Judo/ « On ne peut pas être indéfiniment président de fédération ».

Ces propos sont du candidat à la présidence de la Fédération gabonaise de judo, Christian Ouvélou, qui estime par ailleurs qu’il y a des choses à revoir sur le fonctionnement de cette fédération.

Gabonallsport.info : On parle continuellement d l’élection de la Fédération gabonaise de judo sans une bonne précision de date. Où en sommes-nous exactement ?

Christian Ouvélou : « Pour le moment, j’ai malheureusement pas encore reçu une information en provenance du ministère fixant la date de cette élection à laquelle je suis candidat. Je suis donc en attente comme d’ailleurs le candidat sortant.

Finalement vous êtes candidat à cette élection ?

Bien sûr que oui et j’ai déposé ma candidature à la Fédération comme cela a été exigé. Et au moment où je vous parle, cette candidature se trouve au ministère des Sports.

Vous être dans la course Maître Christian Ouvelou mais en face de vous, c’est quelqu’un qui est à la tête de la Fédération depuis bientôt 25 ans. Quelles vos chances de remporter cette élection ?

La première chance de remporter cette élection c’est que je suis une nouvelle tête et je n’ai participé à aucun bureau durant cette période. J’ai des idées novatrices pour faire avancer le judo car il faut le reconnaître, il y a tellement des choses à faire et à refaire dans nos discipline sportive.

Nous avons un problème de normes et de formation. Il y a des textes qui sont restés en chantier pendant longtemps sans savoir pourquoi ils ne sont pas finalisés ni être validés. Il y a des problèmes de management car en ce moment, nous avons des clubs sinon le plus grand nombre de clubs qui ne devraient plus exister car sans document officiels prouvant leur existence.

C’est le cas des statuts et autres règlements intérieurs et l’agrément technique délivré par le ministère des sports. A ma connaissance, jusqu’à ce jour, seul le club dirigé par Maître Mélanie Engoang rempli ces conditions.

On ne peut pas les dissoudre parce que tous ces clubs concourent déjà depuis longtemps au rayonnement du judo mais ont existé jusque-là dans l’informel. Nous allons donc amener les responsables desdits clubs à se mettre en phase avec la réglementation.

En termes de mandat, je dis qu’on ne peut pas être indéfiniment président de fédération.

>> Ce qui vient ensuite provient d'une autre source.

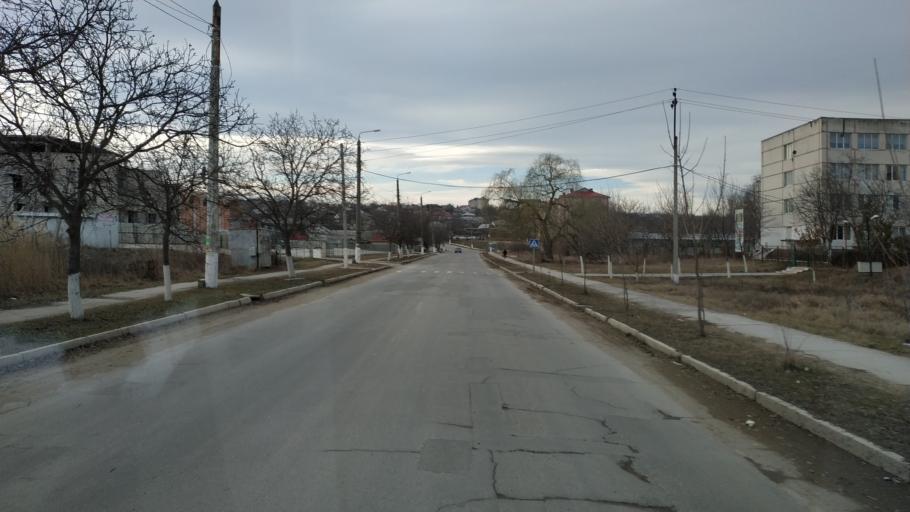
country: MD
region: Nisporeni
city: Nisporeni
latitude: 47.0822
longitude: 28.1798
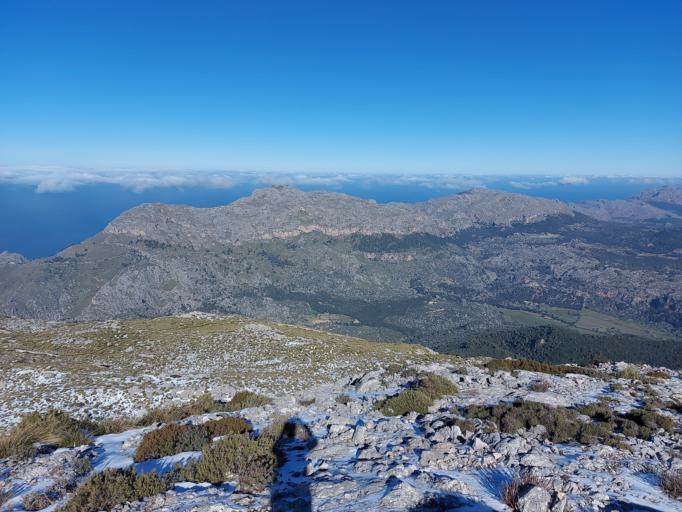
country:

Dans les actions que j’ai étalé pour mon mandat, cette question est au centre de mes préoccupations et ici je propose qu’on fasse deux mandats et pas plus.

Monsieur le président, on vous connaît président de Jigoro Kano et selon certaines informations, ce club aurait désavoué et demandé l’invalidation de votre candidature.

Vous me donnez là l’occasion d’apaiser les inquiétudes au regard des correspondances adressées par le président fondateur de Kano (Maître Georges Mandjombé : ndlr) au président sortant et puis au ministère. Selon le président fondateur de Kano, j’aurais été irrévérencieux envers lui.

Informé de la démarche je me suis rendu au ministère des Sports car je croyais que c’est ce courrier qui faisait l’objet du report de l’élection. Les raisons du report étant ailleurs, on attend que le processus suive normalement son cours.

Et pour revenir à cette question de l’invalidation de ma candidature par mon club, je crois qu’il ne faut pas oublier que je suis président sortant de la ligue de judo de l’Estuaire et qu’à ce titre je réponds valablement aux critères d’éligibilité. Je crois que c’est le ministère qui a compétence d’invalider une candidature et non un club.

Je suis serein, je poursuis ma campagne en attendant qu’une nouvelle date de l’élection soit fixée.